Gaza cancer patients’ lives endangered as chemotherapy stocks dwindle

Medicine shortages and growing barriers to movement out of Gaza are increasingly putting the lives of cancer patients at risk. This week Al Rantisi Hospital in Gaza City, which provides oncology services, reported that 75% (45 out of 60) of their chemotherapy drug items had reached ‘zero stock’ levels, meaning that less than one month’s supply remained on shelves.

Al Rantisi Hospital Director Dr Mohammed Abu-Silmiya highlighted Neupogen, a medicine needed to bolster immunity against infection by boosting white blood cell production, had run out of stock. The risks are particularly acute for children, whose health can quickly deteriorate due to weaker immune systems.

The hospital needs to provide some 1,000 Neupogen injections every month. However, he told Al Mezan Centre for Human Rights that in the past two months there were only about 100 injections available, adding: “Many procedures cannot be delivered with different medicines missing. Colon and lung cancer as well as lymphoma patients cannot be provided with the necessary therapy now.”

According the World Health Organization (WHO), on 12 August shortages of cancer drugs across Gaza reached 85%. Last month, at the Central Drugs Store in Gaza, of 516 essential medicines for treating all kinds of illnesses, 40% were completely out-of-stock. Additionally, there was less than one month’s supply of 29% of essential medical disposables.

For cancer patients, irregular supply of medications can mean chemotherapy courses are interrupted, which can severely reduce the treatment effectiveness and increases the risk of drug resistance in patients. Paying for medications privately is not an option for most families in Gaza, where more than 49% are unemployed after 11 years of illegal closure.

Health officials in Gaza have alleged that the supply of medicines vital for administering chemotherapy from the Palestinian Authority in the West Bank has been irregular for the past 18 months. The WHO reports that on 14 August, the Ministry of Health (MoH) in the West Bank released 29 cancer drugs from the Central Drugs Store in Nablus.  

Some cancer treatments, including all radiotherapy and increasingly chemotherapy, are completely unavailable in Gaza. This means many patients require costly referrals to hospitals in East Jerusalem, the rest of the West Bank, or abroad. Israeli authorities’ restrictions on the granting of exit permits for patients continue, however.
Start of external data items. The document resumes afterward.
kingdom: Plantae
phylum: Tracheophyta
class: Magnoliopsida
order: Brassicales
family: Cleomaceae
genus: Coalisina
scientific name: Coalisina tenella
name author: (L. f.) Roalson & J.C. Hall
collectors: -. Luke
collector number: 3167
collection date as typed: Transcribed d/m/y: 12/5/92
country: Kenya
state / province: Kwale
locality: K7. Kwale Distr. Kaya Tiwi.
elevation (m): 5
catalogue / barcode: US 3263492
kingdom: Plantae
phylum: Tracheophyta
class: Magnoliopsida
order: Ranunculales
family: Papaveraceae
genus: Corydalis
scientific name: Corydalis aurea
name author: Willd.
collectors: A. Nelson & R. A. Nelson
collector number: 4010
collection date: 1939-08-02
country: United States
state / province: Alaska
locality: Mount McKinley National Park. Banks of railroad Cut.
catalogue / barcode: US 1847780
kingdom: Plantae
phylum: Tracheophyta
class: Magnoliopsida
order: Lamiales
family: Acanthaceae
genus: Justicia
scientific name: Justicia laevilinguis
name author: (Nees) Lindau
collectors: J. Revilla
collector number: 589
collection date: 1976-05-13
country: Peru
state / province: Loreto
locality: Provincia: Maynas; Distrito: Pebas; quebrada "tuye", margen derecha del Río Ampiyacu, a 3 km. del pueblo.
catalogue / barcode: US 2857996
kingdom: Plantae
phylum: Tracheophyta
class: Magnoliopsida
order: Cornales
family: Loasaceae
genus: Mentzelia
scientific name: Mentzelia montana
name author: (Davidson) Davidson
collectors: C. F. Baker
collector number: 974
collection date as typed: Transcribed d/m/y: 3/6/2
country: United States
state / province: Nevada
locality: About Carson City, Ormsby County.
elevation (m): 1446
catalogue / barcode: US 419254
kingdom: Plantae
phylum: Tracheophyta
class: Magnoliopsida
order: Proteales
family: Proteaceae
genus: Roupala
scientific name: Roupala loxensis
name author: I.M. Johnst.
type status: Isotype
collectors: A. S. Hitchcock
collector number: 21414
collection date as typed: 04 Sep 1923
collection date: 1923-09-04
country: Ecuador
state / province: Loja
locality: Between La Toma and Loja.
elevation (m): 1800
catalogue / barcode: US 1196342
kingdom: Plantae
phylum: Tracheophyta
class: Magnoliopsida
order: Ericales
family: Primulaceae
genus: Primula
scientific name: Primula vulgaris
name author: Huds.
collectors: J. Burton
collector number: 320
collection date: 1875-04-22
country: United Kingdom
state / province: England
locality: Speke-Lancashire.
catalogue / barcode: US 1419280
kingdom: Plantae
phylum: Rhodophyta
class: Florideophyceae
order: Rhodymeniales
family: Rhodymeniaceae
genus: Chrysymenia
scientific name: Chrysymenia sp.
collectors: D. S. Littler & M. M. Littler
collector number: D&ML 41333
In June, 10% of all requests for patient permits were denied and 27% not responded to by the date of the appointment, meaning that patients were not able to get to the care they needed. Cancer patients comprised nearly a third (31%) of all applications.

At the same time, more than half of all exit permits for patients’ companions – usually family members seeking to travel to accompany someone to treatment – were denied or delayed. This week the Israeli newspaper Haaretz reported on the case of a three-year-old child, Louay Al Khoudari, forced to undergo cancer treatment in the West Bank without either parent after his mother was denied a permit to travel with him. This case follows concerns recently raised by a group of Palestinian and Israeli human rights groups of “collective punishment” of cancer patients themselves denied access to treatment due to accusations over family members’ political affiliations.

Israel has an international legal obligation, as the occupying power, to ensure humanitarian assistance to the population under its control, including access to medical care and the provision of adequate medical supplies. Notwithstanding the constraints of the occupation, all Palestinian duty-bearers, including the Palestinian Authority, are also obliged to respect, protect and fulfil the rights of Palestinians and ensure access to medical care without discrimination.